A skeptical approach to understanding the meaning of life is associated with the presence of doubts about the meaning and significance of earthly existence.

Skepticism is expressed in excessive caution, suspicion of everything unusual, peculiar; in fear of an act, in inaction. In the absence of any activity.

An optimistic approach to the question of the meaning of life is expressed in the recognition of life as the highest value and the possibility of its realization. Optimism in the approach to understanding the meaning of life requires first of all to turn to life itself, the sphere of basic human desires and interests. The meaning of life is to get maximum pleasure.


2.2 Meaning, meaningfulness and purpose of life


Apparently, the most optimal approach to interpreting the meaning of life is the view that the meaning of human existence lies in love.

People consider love in general and the love of a man and a woman in particular to be the meaning of their life. It is believed that L. Feuerbach was the first to most fully formulate this point of view.
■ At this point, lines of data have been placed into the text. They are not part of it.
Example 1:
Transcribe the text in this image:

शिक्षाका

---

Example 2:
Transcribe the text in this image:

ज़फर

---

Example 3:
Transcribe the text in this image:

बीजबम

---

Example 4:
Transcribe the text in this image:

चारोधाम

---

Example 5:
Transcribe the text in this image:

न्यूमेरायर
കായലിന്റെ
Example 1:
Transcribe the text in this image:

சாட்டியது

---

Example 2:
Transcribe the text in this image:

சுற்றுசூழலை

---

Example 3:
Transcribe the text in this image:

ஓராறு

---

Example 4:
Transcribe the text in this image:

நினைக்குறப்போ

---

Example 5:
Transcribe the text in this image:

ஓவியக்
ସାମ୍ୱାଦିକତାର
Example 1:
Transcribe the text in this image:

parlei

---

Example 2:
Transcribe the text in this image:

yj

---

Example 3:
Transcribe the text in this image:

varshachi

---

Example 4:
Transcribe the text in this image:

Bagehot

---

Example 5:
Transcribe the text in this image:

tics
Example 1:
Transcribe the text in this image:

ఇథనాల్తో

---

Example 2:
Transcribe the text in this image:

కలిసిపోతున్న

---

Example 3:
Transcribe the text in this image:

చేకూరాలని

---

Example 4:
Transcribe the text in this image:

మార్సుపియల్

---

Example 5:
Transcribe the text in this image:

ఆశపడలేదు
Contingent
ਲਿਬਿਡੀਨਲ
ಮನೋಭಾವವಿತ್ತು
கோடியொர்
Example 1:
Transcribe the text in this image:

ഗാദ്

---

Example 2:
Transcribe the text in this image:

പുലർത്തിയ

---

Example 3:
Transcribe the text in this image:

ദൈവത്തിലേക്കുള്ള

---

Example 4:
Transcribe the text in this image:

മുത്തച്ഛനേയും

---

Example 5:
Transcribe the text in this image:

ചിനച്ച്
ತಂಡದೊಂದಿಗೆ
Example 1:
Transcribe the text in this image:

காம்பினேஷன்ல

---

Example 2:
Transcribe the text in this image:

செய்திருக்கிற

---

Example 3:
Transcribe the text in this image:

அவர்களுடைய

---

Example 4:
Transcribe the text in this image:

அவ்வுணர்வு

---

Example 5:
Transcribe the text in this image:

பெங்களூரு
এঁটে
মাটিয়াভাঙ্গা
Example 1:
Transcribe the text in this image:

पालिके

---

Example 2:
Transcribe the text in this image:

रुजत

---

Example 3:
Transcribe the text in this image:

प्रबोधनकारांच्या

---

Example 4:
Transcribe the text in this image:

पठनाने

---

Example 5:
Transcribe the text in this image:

He believed that all people at all times and in all circumstances have an unconditional and obligatory right to happiness, but society is not able to satisfy this right equally for everyone. Only in love Feuerbach saw the only means of satisfying the desire of every person for happiness. Of course, it is difficult to overestimate the importance of love in human life. Nevertheless, the philosophy and ethics of the 19th century came to the conclusion that love cannot be the only meaning of life - despite the importance of love as an essential element of a person's personal life. Modern philosophy, primarily psychoanalysis, makes it possible to clarify some socio-psychological mechanisms for the formation of an individual's idea of ​​the meaning of life. Philosophers believe that a person's desire to search for and realize the meaning of life is an expression of a special kind of indicative need. This is an innate tendency. It is inherent in all people and is the main engine of behavior and personality development. The need to search for and realize the meaning of life is formed under the influence of:

a) the conditions in which the child’s initial activity takes place: the child’s actions must correspond not only to specific practical actions, but also to the requirements that adults impose on the child;

b) the expectations of the individual in relation to the results of his activities, practical experience;

c) the requirements and expectations of the environment, the group;

d) personal desire to be useful to others;

e) the requirements of the individual to himself.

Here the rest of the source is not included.